Work item → All lines after the one containing "26: (956, 712)", together with that line itself, should be written out exactly, down to the last line of the entries below.

Records for this task →
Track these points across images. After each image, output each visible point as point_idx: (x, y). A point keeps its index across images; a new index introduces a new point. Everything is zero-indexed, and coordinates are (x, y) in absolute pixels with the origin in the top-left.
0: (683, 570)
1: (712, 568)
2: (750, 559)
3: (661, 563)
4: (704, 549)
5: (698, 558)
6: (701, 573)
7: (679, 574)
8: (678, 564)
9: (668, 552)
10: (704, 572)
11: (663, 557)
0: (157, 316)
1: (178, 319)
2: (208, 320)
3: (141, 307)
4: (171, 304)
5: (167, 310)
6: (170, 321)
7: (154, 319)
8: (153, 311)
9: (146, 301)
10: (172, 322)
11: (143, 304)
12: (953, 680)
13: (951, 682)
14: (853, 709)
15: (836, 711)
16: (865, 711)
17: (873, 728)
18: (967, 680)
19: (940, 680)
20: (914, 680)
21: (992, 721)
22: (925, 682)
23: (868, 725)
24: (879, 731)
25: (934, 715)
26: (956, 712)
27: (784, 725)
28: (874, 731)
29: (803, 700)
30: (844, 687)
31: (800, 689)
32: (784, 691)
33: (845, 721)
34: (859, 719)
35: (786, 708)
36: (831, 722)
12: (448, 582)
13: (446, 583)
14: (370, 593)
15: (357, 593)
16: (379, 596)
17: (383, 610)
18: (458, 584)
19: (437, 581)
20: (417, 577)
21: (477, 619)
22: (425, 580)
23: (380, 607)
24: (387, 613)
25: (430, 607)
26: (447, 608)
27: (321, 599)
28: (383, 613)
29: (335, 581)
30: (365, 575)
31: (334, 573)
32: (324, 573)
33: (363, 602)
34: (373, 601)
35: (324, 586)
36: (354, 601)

Finished exercise →
26: (956, 712)
27: (784, 725)
28: (874, 731)
29: (803, 700)
30: (844, 687)
31: (800, 689)
32: (784, 691)
33: (845, 721)
34: (859, 719)
35: (786, 708)
36: (831, 722)
12: (448, 582)
13: (446, 583)
14: (370, 593)
15: (357, 593)
16: (379, 596)
17: (383, 610)
18: (458, 584)
19: (437, 581)
20: (417, 577)
21: (477, 619)
22: (425, 580)
23: (380, 607)
24: (387, 613)
25: (430, 607)
26: (447, 608)
27: (321, 599)
28: (383, 613)
29: (335, 581)
30: (365, 575)
31: (334, 573)
32: (324, 573)
33: (363, 602)
34: (373, 601)
35: (324, 586)
36: (354, 601)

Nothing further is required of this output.